Brief ::
Nothing but the lines from the one with "AI safety |" down to the one with "or abusive language |" should be returned, exactly and with both ends included, from the material below.

Given data ::
-*-*-
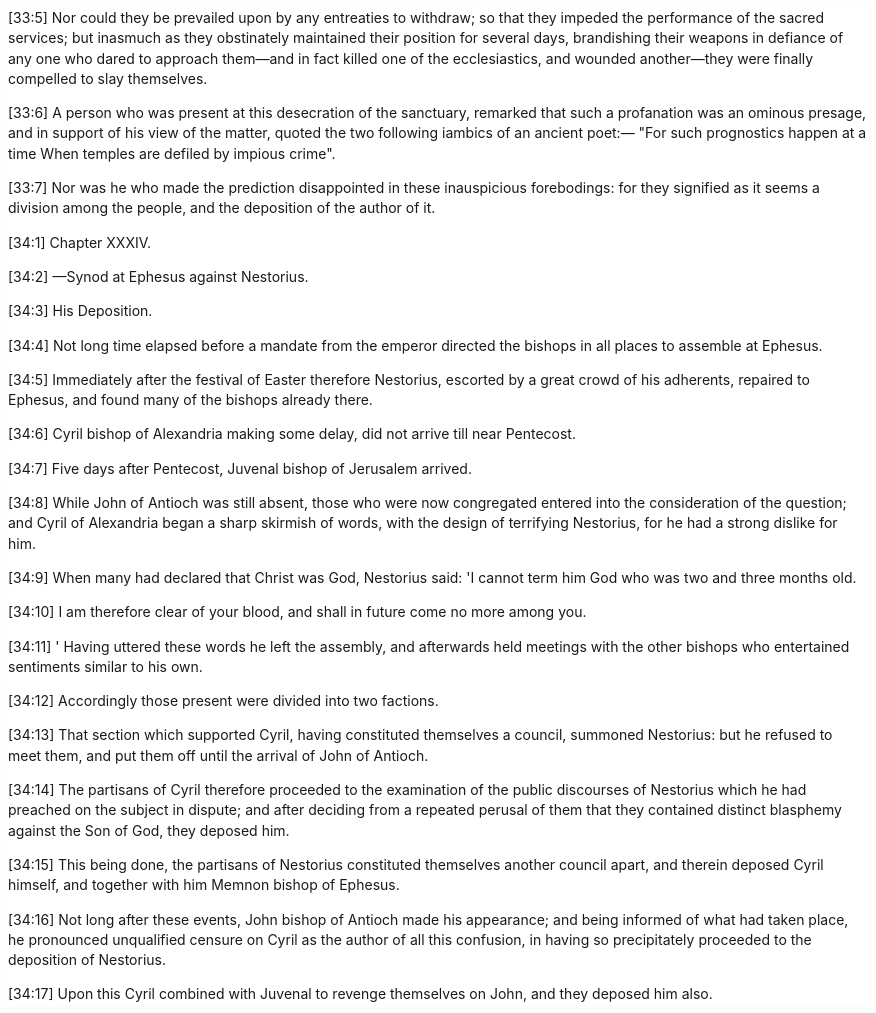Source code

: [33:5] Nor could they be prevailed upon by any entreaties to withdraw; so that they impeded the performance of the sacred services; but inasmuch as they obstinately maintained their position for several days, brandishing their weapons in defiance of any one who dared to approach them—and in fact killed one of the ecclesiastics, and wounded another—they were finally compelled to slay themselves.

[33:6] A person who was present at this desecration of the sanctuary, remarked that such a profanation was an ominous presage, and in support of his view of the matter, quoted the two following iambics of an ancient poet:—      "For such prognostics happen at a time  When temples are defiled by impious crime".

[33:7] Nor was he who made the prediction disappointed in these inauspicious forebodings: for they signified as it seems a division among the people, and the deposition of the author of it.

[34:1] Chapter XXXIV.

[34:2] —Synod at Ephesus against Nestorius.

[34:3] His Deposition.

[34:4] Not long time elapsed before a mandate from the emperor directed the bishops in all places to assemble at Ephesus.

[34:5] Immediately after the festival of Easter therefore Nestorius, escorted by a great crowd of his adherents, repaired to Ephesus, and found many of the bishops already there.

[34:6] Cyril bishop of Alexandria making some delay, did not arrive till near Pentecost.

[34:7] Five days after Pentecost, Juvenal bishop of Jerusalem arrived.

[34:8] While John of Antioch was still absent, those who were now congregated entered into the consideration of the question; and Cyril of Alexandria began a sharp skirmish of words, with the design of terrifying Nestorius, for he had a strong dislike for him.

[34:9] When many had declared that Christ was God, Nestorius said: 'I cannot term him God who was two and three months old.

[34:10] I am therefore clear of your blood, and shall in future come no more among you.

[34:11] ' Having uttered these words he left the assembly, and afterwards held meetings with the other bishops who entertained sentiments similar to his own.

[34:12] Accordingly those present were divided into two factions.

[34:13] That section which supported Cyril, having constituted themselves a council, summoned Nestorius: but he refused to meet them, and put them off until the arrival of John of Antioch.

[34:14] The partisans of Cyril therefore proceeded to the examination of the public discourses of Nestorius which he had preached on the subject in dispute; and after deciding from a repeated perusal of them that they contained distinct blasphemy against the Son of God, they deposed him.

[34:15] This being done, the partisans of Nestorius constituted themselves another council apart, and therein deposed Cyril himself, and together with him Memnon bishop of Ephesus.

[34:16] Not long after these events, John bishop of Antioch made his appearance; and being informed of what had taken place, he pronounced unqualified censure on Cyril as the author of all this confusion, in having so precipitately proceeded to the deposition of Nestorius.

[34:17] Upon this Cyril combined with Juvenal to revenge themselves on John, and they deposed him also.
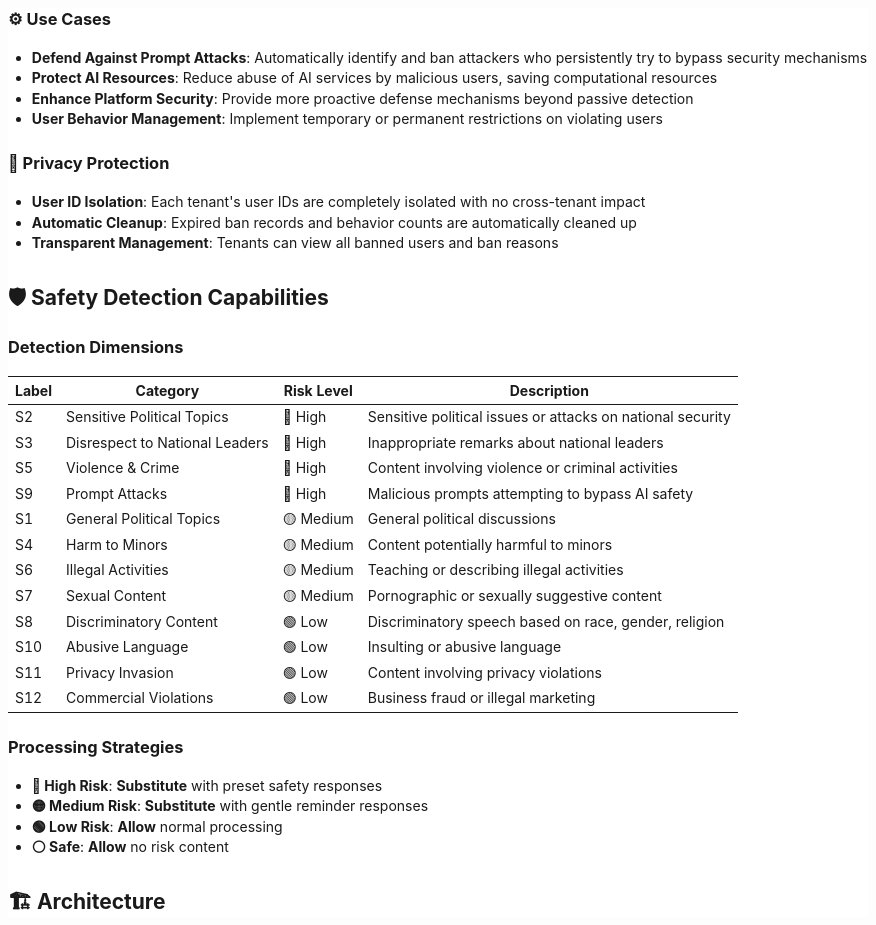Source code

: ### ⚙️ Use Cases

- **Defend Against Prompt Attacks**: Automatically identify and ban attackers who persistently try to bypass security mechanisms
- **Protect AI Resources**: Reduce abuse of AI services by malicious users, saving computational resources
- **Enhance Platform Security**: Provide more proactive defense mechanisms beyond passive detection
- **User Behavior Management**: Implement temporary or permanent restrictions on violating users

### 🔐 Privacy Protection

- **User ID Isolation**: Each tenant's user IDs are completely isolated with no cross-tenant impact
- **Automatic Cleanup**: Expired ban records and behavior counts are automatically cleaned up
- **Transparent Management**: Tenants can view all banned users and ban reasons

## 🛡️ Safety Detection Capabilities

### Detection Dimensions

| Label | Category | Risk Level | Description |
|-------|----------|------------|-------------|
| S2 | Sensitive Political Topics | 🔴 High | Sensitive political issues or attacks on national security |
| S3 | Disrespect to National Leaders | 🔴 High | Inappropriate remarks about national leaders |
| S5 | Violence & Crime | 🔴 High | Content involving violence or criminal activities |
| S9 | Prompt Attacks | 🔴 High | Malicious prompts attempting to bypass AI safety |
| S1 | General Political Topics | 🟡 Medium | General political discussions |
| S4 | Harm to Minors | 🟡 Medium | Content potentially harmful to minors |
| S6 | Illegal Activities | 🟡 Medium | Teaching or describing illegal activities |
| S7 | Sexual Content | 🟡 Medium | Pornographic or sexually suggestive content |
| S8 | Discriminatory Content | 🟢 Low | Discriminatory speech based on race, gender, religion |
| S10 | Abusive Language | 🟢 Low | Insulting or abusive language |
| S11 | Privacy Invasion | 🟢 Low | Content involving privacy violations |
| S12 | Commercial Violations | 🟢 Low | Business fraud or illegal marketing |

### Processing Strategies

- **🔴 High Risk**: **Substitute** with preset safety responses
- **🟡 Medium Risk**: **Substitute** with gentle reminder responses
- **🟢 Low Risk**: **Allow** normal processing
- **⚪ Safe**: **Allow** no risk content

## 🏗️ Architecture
-*-*-
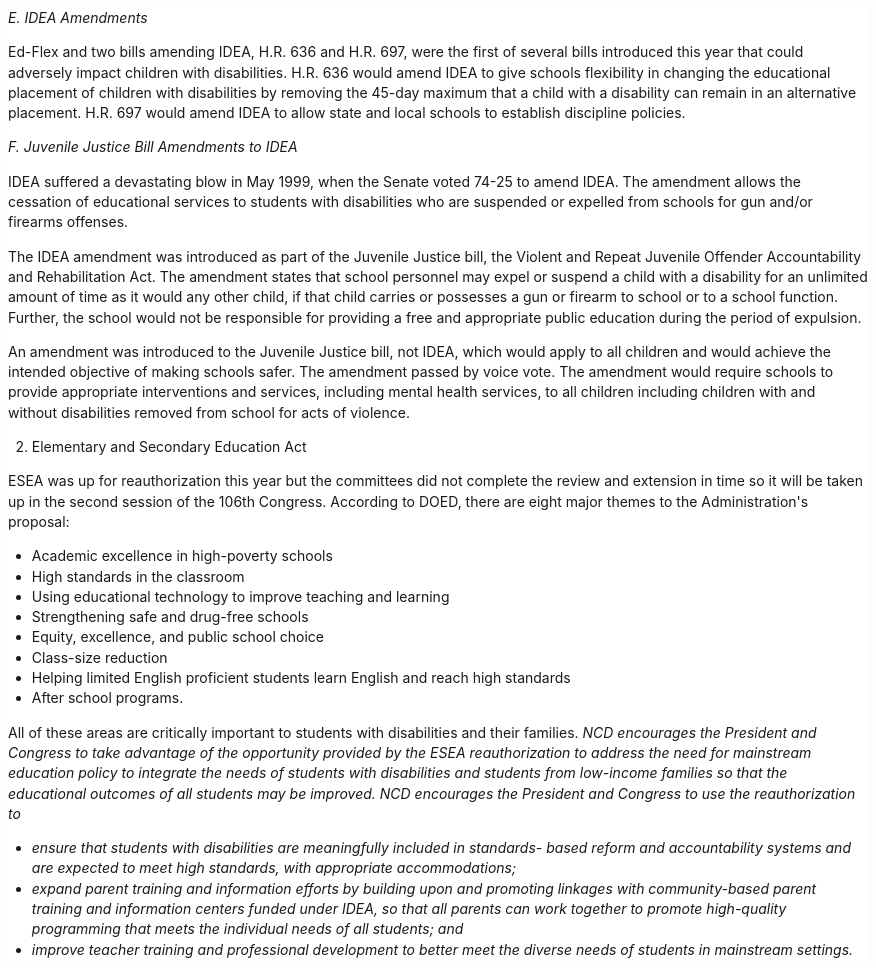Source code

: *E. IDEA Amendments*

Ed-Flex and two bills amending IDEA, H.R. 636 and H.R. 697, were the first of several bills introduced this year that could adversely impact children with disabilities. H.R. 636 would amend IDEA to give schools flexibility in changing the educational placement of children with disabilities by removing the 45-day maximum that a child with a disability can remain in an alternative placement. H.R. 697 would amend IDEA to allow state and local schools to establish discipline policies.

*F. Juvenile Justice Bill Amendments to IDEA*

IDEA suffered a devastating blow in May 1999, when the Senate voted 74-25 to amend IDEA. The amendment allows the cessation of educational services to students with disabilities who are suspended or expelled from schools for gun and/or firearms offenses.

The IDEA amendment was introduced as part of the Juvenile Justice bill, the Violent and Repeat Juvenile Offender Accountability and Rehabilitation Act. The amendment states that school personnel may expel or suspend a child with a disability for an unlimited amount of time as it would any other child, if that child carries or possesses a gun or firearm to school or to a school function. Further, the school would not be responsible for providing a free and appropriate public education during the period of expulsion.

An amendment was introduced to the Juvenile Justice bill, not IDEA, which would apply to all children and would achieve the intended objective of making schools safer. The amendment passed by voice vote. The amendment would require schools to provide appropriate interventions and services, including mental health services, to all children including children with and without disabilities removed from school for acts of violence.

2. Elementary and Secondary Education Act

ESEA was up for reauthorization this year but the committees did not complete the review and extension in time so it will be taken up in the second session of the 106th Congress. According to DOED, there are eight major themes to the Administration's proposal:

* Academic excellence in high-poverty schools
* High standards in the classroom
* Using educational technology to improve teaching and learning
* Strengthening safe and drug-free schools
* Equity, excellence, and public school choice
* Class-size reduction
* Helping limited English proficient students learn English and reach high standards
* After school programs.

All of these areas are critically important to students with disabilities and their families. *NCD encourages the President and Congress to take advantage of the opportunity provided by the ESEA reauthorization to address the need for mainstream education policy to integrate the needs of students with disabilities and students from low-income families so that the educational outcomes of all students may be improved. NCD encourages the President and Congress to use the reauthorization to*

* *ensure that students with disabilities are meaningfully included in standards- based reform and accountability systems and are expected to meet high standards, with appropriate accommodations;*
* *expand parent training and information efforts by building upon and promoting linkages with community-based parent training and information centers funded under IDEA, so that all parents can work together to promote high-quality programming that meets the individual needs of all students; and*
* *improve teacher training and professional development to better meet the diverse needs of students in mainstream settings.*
-*-*-
Task answer ::
| S9 | Prompt Attacks | 🔴 High | Malicious prompts attempting to bypass AI safety |
| S1 | General Political Topics | 🟡 Medium | General political discussions |
| S4 | Harm to Minors | 🟡 Medium | Content potentially harmful to minors |
| S6 | Illegal Activities | 🟡 Medium | Teaching or describing illegal activities |
| S7 | Sexual Content | 🟡 Medium | Pornographic or sexually suggestive content |
| S8 | Discriminatory Content | 🟢 Low | Discriminatory speech based on race, gender, religion |
| S10 | Abusive Language | 🟢 Low | Insulting or abusive language |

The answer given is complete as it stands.